Wednesday, January 28, 2009

our yawp who art in heaven

I was raised in a “democracy,” inculcated with the doctrines of freedom and equality, and therefore find it difficult to approach the spiritual with any sense of Lordship. Yet such devotion is not a worthless practice; that metaphor works well for some in this dream.

So do I instead pray to a Mr. President? Is that the correct metaphor for this land? Or maybe Your Honor? Or do we walk the scientific materialist path and speak to the Universe?

Many American Indians use the term Creator, but I have my doubts about the origin of that term. Does it originate in pre-Contact times? Or is it an adaptation from the missionary teachings of monotheism?

Of course there’s always The One, a term useful in referencing the nonduality of things. Using the Sanskrit terms of Brahman or Parabrahman works well too. Sat-Chit-Ananda says much. And the western quasi-religious terminology of Spirit rings divine. Or the more scientifically-bent term of Consciousness can do too.

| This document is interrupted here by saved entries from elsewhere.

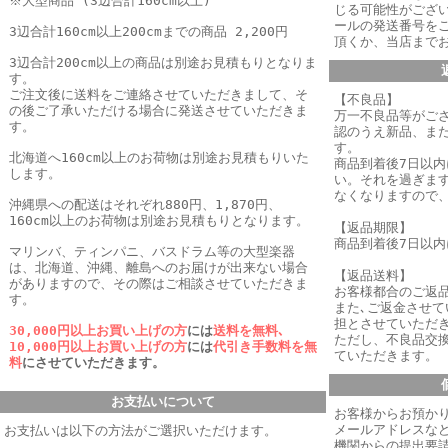
※大型商品 (3辺合計160cm以上)
じる可能性がござ
ールの発送番号を
3辺合計160cm以上200cmまでの商品 2,200円
頂くか、当店まで
3辺合計200cm以上の商品は別途お見積もりとなりま
す。
ご注文後に送料をご連絡させていただきまして、そ
【不良品】
の後ご了承いただける場合に発送させていただきま
万一不良品等がご
す。
認のうえ新品、ま
す。
北海道へ160cm以上のお荷物は別途お見積もりいた
商品到着後7日以
します。
い。それを過ぎま
なくなりますので
沖縄県への配送はそれぞれ880円、1,870円、
160cm以上のお荷物は別途お見積もりとなります。
【返品期限】
商品到着後7日以
マリンバ、ティンパニ、バスドラム等の大型楽器
は、北海道、沖縄、離島へのお届けが出来ない場合
【返品送料】
がありますので、その際はご相談させていただきま
お客様都合のご返
す。
また､ご返金させ
担とさせていただき
30,000円以上お買い上げの方
には
送料を無料､
ただし、不良品交
10,000円以上お買い上げの方
には
代引き手数料を無
ていただきます。
料
にさせていただきます。
お支払いについて
お客様からお預か
メールアドレスなど
お支払いは以下の方法がご選択いただけます。
機関からの提出要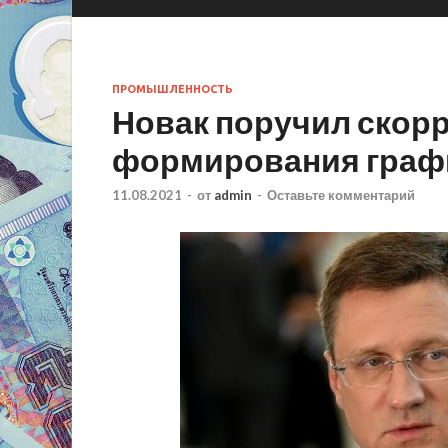
ПРОМЫШЛЕННОСТЬ
Новак поручил скор
формирования граф
11.08.2021
-
от
admin
-
Оставьте комментарий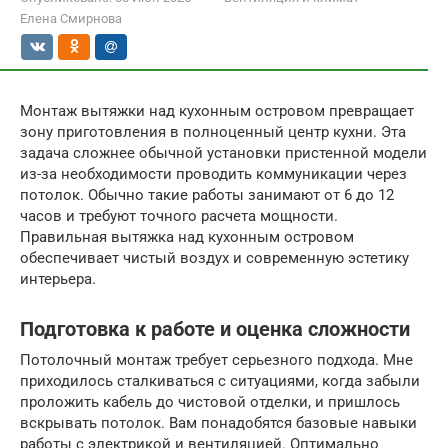
Елена Смирнова
Монтаж вытяжки над кухонным островом превращает
зону приготовления в полноценный центр кухни. Эта
задача сложнее обычной установки пристенной модели
из-за необходимости проводить коммуникации через
потолок. Обычно такие работы занимают от 6 до 12
часов и требуют точного расчета мощности.
Правильная вытяжка над кухонным островом
обеспечивает чистый воздух и современную эстетику
интерьера.
Подготовка к работе и оценка сложности
Потолочный монтаж требует серьезного подхода. Мне
приходилось сталкиваться с ситуациями, когда забыли
проложить кабель до чистовой отделки, и пришлось
вскрывать потолок. Вам понадобятся базовые навыки
работы с электрикой и вентиляцией. Оптимально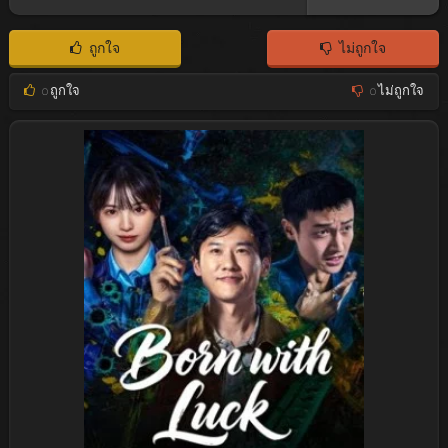
ถูกใจ
ไม่ถูกใจ
0
ถูกใจ
0
ไม่ถูกใจ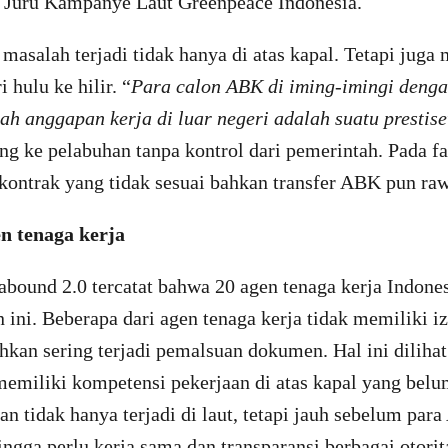
, Juru Kampanye Laut Greenpeace Indonesia.
masalah terjadi tidak hanya di atas kapal. Tetapi jug
 hulu ke hilir. “
Para calon ABK di iming-imingi deng
ah anggapan kerja di luar negeri adalah suatu prestise
ng ke pelabuhan tanpa kontrol dari pemerintah. Pada f
ntrak yang tidak sesuai bahkan transfer ABK pun rawa
n tenaga kerja
bound 2.0 tercatat bahwa 20 agen tenaga kerja Indones
ini. Beberapa dari agen tenaga kerja tidak memiliki i
kan sering terjadi pemalsuan dokumen. Hal ini dilihat
emiliki kompetensi pekerjaan di atas kapal yang be
an tidak hanya terjadi di laut, tetapi jauh sebelum par
ngga perlu kerja sama dan transparansi berbagai otorita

There’s resting in the understanding and saying nothing. But I do like dreaming, and would prefer some trope in its artistry. God, of course, is out of the question. Too much heavy freight has traveled down that road. But Void? Unmanifest? The Unknowable? Too unthinkable.

Self? Too close to ego-infested waters. Presence? I remember reading that term in Eckhart Tolle’s writing, and, as most of his work, it is actually very good. But maybe a little distant for my purposes.

I’ll continue to use my present combination, Ever-creating Spirit, in my morning prayer. It still rings true for me with its sound of Quantum Heraclitean Native-American Divine dedication to it.

Still, maybe there’s something else out there. I do love the manifest variety of divinities the dream has to offer. In the end, it comes down to this Whitmanic expression. “I sound my barbaric yawp over the roofs of the world.”